(INFORMATION)
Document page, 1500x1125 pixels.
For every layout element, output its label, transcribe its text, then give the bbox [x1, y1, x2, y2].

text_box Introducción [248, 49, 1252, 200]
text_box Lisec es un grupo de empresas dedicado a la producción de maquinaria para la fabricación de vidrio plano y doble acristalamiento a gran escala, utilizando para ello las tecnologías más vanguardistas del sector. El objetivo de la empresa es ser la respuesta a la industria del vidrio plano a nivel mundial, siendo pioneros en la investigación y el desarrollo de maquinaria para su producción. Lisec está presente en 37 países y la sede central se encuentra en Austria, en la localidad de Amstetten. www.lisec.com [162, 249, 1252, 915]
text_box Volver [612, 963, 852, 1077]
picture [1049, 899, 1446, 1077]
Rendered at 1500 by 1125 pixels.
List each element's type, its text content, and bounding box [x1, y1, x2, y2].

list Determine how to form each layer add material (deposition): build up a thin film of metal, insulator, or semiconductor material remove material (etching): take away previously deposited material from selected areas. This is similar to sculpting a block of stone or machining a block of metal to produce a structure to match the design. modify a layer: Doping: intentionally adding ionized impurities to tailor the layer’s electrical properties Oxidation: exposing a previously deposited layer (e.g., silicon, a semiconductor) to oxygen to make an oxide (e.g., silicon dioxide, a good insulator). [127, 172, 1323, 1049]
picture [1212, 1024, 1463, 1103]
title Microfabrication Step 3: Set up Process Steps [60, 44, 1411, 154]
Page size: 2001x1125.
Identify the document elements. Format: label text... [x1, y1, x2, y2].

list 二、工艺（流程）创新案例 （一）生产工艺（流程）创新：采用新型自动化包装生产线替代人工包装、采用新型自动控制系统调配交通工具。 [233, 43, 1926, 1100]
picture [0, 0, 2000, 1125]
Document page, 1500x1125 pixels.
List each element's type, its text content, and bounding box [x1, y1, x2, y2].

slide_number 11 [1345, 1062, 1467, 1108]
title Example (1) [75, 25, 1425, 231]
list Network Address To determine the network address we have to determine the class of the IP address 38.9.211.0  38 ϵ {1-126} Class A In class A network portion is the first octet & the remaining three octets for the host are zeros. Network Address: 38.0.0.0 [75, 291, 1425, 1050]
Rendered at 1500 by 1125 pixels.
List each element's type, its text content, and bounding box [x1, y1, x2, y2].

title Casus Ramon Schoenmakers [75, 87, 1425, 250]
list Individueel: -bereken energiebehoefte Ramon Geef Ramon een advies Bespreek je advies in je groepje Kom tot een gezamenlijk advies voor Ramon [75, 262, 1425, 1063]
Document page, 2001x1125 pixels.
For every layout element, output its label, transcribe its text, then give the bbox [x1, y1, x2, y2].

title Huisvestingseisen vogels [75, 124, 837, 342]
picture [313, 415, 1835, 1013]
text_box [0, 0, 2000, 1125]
(End INFORMATION)
- [YOUR OBJECTIVE]: The answer must be a word-for-word transcription of every record above.

- [RESPONSE BOX]:
Document page, 1500x1125 pixels.
For every layout element, output its label, transcribe its text, then give the bbox [x1, y1, x2, y2].

text_box Introducción [248, 49, 1252, 200]
text_box Lisec es un grupo de empresas dedicado a la producción de maquinaria para la fabricación de vidrio plano y doble acristalamiento a gran escala, utilizando para ello las tecnologías más vanguardistas del sector. El objetivo de la empresa es ser la respuesta a la industria del vidrio plano a nivel mundial, siendo pioneros en la investigación y el desarrollo de maquinaria para su producción. Lisec está presente en 37 países y la sede central se encuentra en Austria, en la localidad de Amstetten. www.lisec.com [162, 249, 1252, 915]
text_box Volver [612, 963, 852, 1077]
picture [1049, 899, 1446, 1077]
Rendered at 1500 by 1125 pixels.
List each element's type, its text content, and bounding box [x1, y1, x2, y2].

list Determine how to form each layer add material (deposition): build up a thin film of metal, insulator, or semiconductor material remove material (etching): take away previously deposited material from selected areas. This is similar to sculpting a block of stone or machining a block of metal to produce a structure to match the design. modify a layer: Doping: intentionally adding ionized impurities to tailor the layer’s electrical properties Oxidation: exposing a previously deposited layer (e.g., silicon, a semiconductor) to oxygen to make an oxide (e.g., silicon dioxide, a good insulator). [127, 172, 1323, 1049]
picture [1212, 1024, 1463, 1103]
title Microfabrication Step 3: Set up Process Steps [60, 44, 1411, 154]
Page size: 2001x1125.
Identify the document elements. Format: label text... [x1, y1, x2, y2].

list 二、工艺（流程）创新案例 （一）生产工艺（流程）创新：采用新型自动化包装生产线替代人工包装、采用新型自动控制系统调配交通工具。 [233, 43, 1926, 1100]
picture [0, 0, 2000, 1125]
Document page, 1500x1125 pixels.
List each element's type, its text content, and bounding box [x1, y1, x2, y2].

slide_number 11 [1345, 1062, 1467, 1108]
title Example (1) [75, 25, 1425, 231]
list Network Address To determine the network address we have to determine the class of the IP address 38.9.211.0  38 ϵ {1-126} Class A In class A network portion is the first octet & the remaining three octets for the host are zeros. Network Address: 38.0.0.0 [75, 291, 1425, 1050]
Rendered at 1500 by 1125 pixels.
List each element's type, its text content, and bounding box [x1, y1, x2, y2].

title Casus Ramon Schoenmakers [75, 87, 1425, 250]
list Individueel: -bereken energiebehoefte Ramon Geef Ramon een advies Bespreek je advies in je groepje Kom tot een gezamenlijk advies voor Ramon [75, 262, 1425, 1063]
Document page, 2001x1125 pixels.
For every layout element, output its label, transcribe its text, then give the bbox [x1, y1, x2, y2].

title Huisvestingseisen vogels [75, 124, 837, 342]
picture [313, 415, 1835, 1013]
text_box [0, 0, 2000, 1125]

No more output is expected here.